Bernadett Szabo / Reuters

Konsenspolitik

Was tun, wenn Abstimmungen knapp ausgehen

Meinung / von Bruno S. Frey / 06.10.2016

Je enger eine Volksabstimmung ausgeht, desto mehr sollte der Zwang bestehen, die gegenteiligen Auffassungen in einem Konsensverfahren zu berücksichtigen. Ein Gastbeitrag von Bruno S. FreyBruno S. Frey ist emeritierter Professor für Volkswirtschaft an der Universität Zürich; heute ist er ständiger Gastprofessor an der Universität Basel und Forschungsdirektor von Crema – Center for Research in Economics, Management and the Arts. .

In letzter Zeit haben besonders knappe Abstimmungsergebnisse bei Volksbefragungen grosse Aufmerksamkeit gefunden. Die Brexit-Abstimmung im Vereinigten Königreich im vergangenen Juni ist mit 51,9 Prozent Ja- und 48,1 Prozent Nein-Stimmen ausgegangen; die Abstimmung in Kolumbien zum Friedensschluss mit den Farc hatte mit 50,2 Prozent gegen 49,8 Prozent eine Ablehnung zur Folge. Auch in der Schweiz kennen wir viele sehr enge Ergebnisse von Volksabstimmungen. Gut in Erinnerung ist die Ablehnung eines Beitritts zum EWR mit 50,3 Prozent Nein- gegen 49,7 Prozent Ja-Stimmen; die Masseneinwanderungsinitiative wurde 2014 mit dem gleichen Stimmenverhältnis angenommen. Das neue Radio- und Fernsehgesetz wurde im letzten Jahr sogar mit einer Mehrheit von nur gerade 50,1 Prozent der Stimmen angenommen.

Angesichts dieser häufig sehr knappen Abstimmungsergebnisse fragt es sich, ob das geltende Prinzip der einfachen Mehrheit noch im bisherigen Umfang gelten sollte. Damit würde eines der traditionellen Prinzipien demokratischer Entscheidungen zur Disposition gestellt.
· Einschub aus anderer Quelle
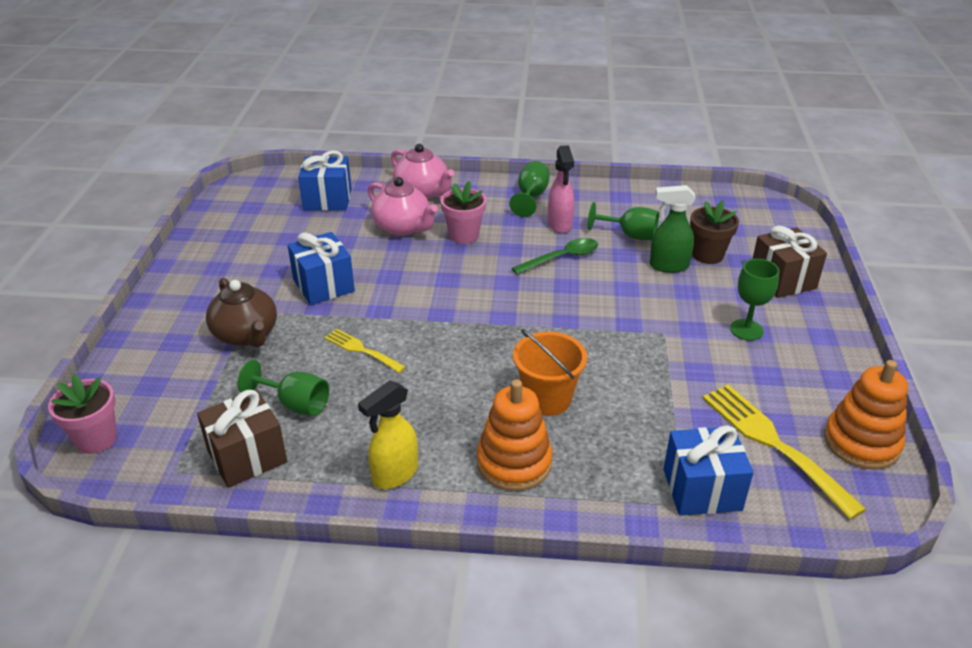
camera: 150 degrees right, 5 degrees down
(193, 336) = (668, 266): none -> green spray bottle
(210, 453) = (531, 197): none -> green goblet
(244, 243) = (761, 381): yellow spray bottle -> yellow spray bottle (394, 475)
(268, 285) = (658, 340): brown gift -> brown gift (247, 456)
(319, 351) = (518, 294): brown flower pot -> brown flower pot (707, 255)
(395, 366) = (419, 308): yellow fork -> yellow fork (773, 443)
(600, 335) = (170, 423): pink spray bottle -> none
Überlegungen in diese Richtung rechtfertigen sich jedoch, weil die enorm knappen Mehrheiten umstritten bleiben. Die Verlierer berufen sich darauf, dass nur einige tausend Wählende den Ausschlag geben, das Ergebnis jedoch für die gesamte Bevölkerung gilt. Aus diesem Grunde haben verschiedene Gruppen im Vereinigten Königreich eine erneute Abstimmung verlangt. Sogar in der Schweiz, in der das Mehrheitsprinzip gut etabliert ist, mehren sich Stimmen, die nach einem knappen Ergebnis eine erneute Abstimmung verlangen.

Diese Bedenken sollten berücksichtigt werden. Dazu ist eine nur geringe Änderung der Verfassung – oder möglicherweise nur eine neue Prozedur – notwendig. Je enger eine Abstimmung ausgeht, desto mehr sollte der Zwang bestehen, die gegenteiligen Auffassungen in einem Konsensverfahren zu berücksichtigen. Die unterschiedlichen Meinungen müssen in einem formalen Prozess berücksichtigt werden, wobei der Mehrheitsmeinung mehr Gewicht zukommen sollte. Die knappen Verlierer müssen ihrerseits neue Vorschläge einbringen, die für eine grosse Mehrheit akzeptabel sind. Am Ende soll dem Volk eine neue Vorlage unterbreitet werden, die dann erwartungsgemäss einen grossen Teil der Wählenden überzeugt.

Im Falle der Abstimmung über den kolumbianischen Friedensprozess könnte beispielsweise der Konsensfindungsprozess dazu führen, dass Angehörige der Farc, die eindeutiger und schwerwiegender Verbrechen bezichtigt werden, härter bestraft werden. Der Anteil der garantierten Parlamentssitze könnte reduziert oder gar aufgehoben werden. Eine entsprechende Vorlage würde dann dem kolumbianischen Volk erneut vorgelegt und hätte eine gute Chance, akzeptiert zu werden.

Das Argument, eine solche Annäherung geschehe ohnehin im politischen Prozess, ist nicht stichhaltig. In vielen Ländern wird das Abstimmungsergebnis einfach durchgesetzt, was die Wählenden in der Minderheit verärgert, zu politischen Unruhen führt oder zur Abkehr von der Politik. Zumindest herrscht erhebliche Ratlosigkeit. Der hier vorgeschlagene Weg eines formalen, gesetzlich sanktionierten Prozesses wirkt diesen Tendenzen entgegen. Gleichzeitig wird damit die für eine Demokratie entscheidende Mitwirkung der Bürgerinnen und Bürger bei der Politik gestärkt.